Start of The records
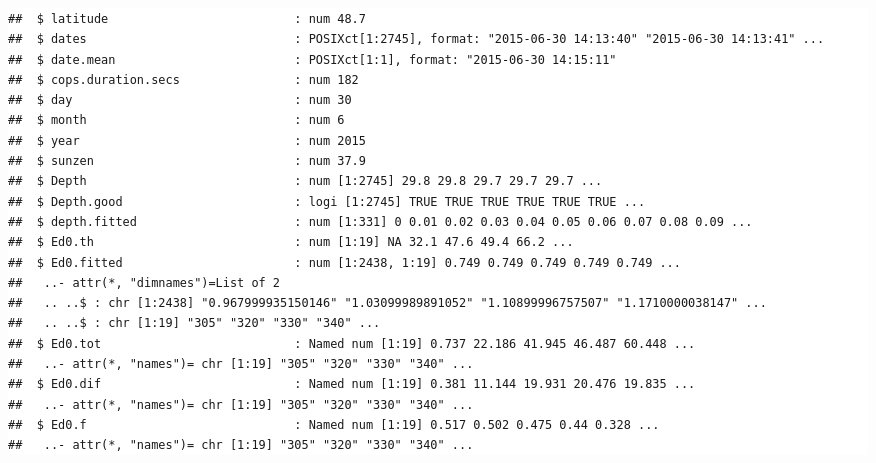     ##  $ latitude                          : num 48.7
    ##  $ dates                             : POSIXct[1:2745], format: "2015-06-30 14:13:40" "2015-06-30 14:13:41" ...
    ##  $ date.mean                         : POSIXct[1:1], format: "2015-06-30 14:15:11"
    ##  $ cops.duration.secs                : num 182
    ##  $ day                               : num 30
    ##  $ month                             : num 6
    ##  $ year                              : num 2015
    ##  $ sunzen                            : num 37.9
    ##  $ Depth                             : num [1:2745] 29.8 29.8 29.7 29.7 29.7 ...
    ##  $ Depth.good                        : logi [1:2745] TRUE TRUE TRUE TRUE TRUE TRUE ...
    ##  $ depth.fitted                      : num [1:331] 0 0.01 0.02 0.03 0.04 0.05 0.06 0.07 0.08 0.09 ...
    ##  $ Ed0.th                            : num [1:19] NA 32.1 47.6 49.4 66.2 ...
    ##  $ Ed0.fitted                        : num [1:2438, 1:19] 0.749 0.749 0.749 0.749 0.749 ...
    ##   ..- attr(*, "dimnames")=List of 2
    ##   .. ..$ : chr [1:2438] "0.967999935150146" "1.03099989891052" "1.10899996757507" "1.1710000038147" ...
    ##   .. ..$ : chr [1:19] "305" "320" "330" "340" ...
    ##  $ Ed0.tot                           : Named num [1:19] 0.737 22.186 41.945 46.487 60.448 ...
    ##   ..- attr(*, "names")= chr [1:19] "305" "320" "330" "340" ...
    ##  $ Ed0.dif                           : Named num [1:19] 0.381 11.144 19.931 20.476 19.835 ...
    ##   ..- attr(*, "names")= chr [1:19] "305" "320" "330" "340" ...
    ##  $ Ed0.f                             : Named num [1:19] 0.517 0.502 0.475 0.44 0.328 ...
    ##   ..- attr(*, "names")= chr [1:19] "305" "320" "330" "340" ...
End of The records
### Job:
Show every line in the items above that contains the string "fitted". Matching is case-sensitive.

### Reply to the task:
    ##  $ depth.fitted                      : num [1:331] 0 0.01 0.02 0.03 0.04 0.05 0.06 0.07 0.08 0.09 ...
    ##  $ Ed0.fitted                        : num [1:2438, 1:19] 0.749 0.749 0.749 0.749 0.749 ...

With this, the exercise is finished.